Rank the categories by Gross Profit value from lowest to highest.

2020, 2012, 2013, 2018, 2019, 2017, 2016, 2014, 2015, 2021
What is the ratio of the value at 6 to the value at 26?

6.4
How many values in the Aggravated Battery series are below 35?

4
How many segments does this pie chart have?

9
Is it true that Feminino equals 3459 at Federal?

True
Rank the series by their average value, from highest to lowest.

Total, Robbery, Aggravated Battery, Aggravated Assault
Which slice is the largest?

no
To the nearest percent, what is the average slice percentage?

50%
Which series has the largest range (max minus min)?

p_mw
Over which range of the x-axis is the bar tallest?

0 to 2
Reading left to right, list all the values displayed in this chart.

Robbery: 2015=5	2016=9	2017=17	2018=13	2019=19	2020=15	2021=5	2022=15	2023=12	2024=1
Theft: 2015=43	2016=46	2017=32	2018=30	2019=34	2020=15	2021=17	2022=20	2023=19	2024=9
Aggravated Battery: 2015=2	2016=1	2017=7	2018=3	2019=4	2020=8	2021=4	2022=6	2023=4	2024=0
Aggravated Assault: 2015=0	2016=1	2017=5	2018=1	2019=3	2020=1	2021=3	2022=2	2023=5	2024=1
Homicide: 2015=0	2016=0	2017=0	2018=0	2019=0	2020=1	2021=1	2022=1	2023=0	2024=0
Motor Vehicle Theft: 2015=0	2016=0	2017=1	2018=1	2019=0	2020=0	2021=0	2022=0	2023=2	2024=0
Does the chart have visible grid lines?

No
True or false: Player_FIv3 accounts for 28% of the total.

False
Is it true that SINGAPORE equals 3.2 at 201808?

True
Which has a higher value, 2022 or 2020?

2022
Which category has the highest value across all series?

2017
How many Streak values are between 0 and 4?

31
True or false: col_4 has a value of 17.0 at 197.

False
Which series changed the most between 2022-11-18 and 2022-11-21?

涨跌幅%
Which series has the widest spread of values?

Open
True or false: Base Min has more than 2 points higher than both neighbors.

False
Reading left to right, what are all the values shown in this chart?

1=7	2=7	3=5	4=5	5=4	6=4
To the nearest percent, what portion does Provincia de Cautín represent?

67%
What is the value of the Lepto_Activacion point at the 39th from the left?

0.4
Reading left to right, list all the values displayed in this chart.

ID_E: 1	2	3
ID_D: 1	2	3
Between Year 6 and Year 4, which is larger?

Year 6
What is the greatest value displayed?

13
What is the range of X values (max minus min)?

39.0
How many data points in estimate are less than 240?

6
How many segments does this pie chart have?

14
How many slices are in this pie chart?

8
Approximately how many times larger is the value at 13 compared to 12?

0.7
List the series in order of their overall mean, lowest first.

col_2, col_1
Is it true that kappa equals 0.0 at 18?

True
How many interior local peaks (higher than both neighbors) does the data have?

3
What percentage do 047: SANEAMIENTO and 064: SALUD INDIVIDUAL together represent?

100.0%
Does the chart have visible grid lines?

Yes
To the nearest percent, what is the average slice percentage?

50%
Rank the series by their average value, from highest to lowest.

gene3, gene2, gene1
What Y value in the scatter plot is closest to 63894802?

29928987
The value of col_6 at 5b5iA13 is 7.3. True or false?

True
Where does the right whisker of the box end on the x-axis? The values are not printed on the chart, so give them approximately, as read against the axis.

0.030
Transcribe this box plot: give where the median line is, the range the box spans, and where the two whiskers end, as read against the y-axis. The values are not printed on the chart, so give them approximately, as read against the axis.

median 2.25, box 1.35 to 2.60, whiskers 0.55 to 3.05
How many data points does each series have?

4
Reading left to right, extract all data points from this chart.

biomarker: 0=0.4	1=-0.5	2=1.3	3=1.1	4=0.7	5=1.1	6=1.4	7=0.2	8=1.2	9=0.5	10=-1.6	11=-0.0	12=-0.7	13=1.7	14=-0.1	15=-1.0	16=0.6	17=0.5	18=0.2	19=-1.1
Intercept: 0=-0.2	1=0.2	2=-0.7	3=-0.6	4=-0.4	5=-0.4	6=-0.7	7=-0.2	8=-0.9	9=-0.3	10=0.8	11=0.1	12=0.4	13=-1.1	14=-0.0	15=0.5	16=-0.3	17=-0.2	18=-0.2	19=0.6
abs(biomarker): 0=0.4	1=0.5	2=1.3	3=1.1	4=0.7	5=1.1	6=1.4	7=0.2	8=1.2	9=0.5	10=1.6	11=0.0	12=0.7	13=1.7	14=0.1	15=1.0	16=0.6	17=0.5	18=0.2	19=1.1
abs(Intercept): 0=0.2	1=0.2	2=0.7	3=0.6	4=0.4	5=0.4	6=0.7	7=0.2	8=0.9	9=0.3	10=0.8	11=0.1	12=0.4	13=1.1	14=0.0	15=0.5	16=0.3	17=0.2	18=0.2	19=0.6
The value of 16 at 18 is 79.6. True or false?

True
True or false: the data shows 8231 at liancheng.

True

Work to be completed: Please put every line from the first of the rows above down to the line containing "True or false: Player_FIv3", both included, into a JSON list of strings, one string per line, leaving out blank lines.

Exercise solution:
[
  "Rank the categories by Gross Profit value from lowest to highest.",
  "2020, 2012, 2013, 2018, 2019, 2017, 2016, 2014, 2015, 2021",
  "What is the ratio of the value at 6 to the value at 26?",
  "6.4",
  "How many values in the Aggravated Battery series are below 35?",
  "4",
  "How many segments does this pie chart have?",
  "9",
  "Is it true that Feminino equals 3459 at Federal?",
  "True",
  "Rank the series by their average value, from highest to lowest.",
  "Total, Robbery, Aggravated Battery, Aggravated Assault",
  "Which slice is the largest?",
  "no",
  "To the nearest percent, what is the average slice percentage?",
  "50%",
  "Which series has the largest range (max minus min)?",
  "p_mw",
  "Over which range of the x-axis is the bar tallest?",
  "0 to 2",
  "Reading left to right, list all the values displayed in this chart.",
  "Robbery: 2015=5\t2016=9\t2017=17\t2018=13\t2019=19\t2020=15\t2021=5\t2022=15\t2023=12\t2024=1",
  "Theft: 2015=43\t2016=46\t2017=32\t2018=30\t2019=34\t2020=15\t2021=17\t2022=20\t2023=19\t2024=9",
  "Aggravated Battery: 2015=2\t2016=1\t2017=7\t2018=3\t2019=4\t2020=8\t2021=4\t2022=6\t2023=4\t2024=0",
  "Aggravated Assault: 2015=0\t2016=1\t2017=5\t2018=1\t2019=3\t2020=1\t2021=3\t2022=2\t2023=5\t2024=1",
  "Homicide: 2015=0\t2016=0\t2017=0\t2018=0\t2019=0\t2020=1\t2021=1\t2022=1\t2023=0\t2024=0",
  "Motor Vehicle Theft: 2015=0\t2016=0\t2017=1\t2018=1\t2019=0\t2020=0\t2021=0\t2022=0\t2023=2\t2024=0",
  "Does the chart have visible grid lines?",
  "No",
  "True or false: Player_FIv3 accounts for 28% of the total."
]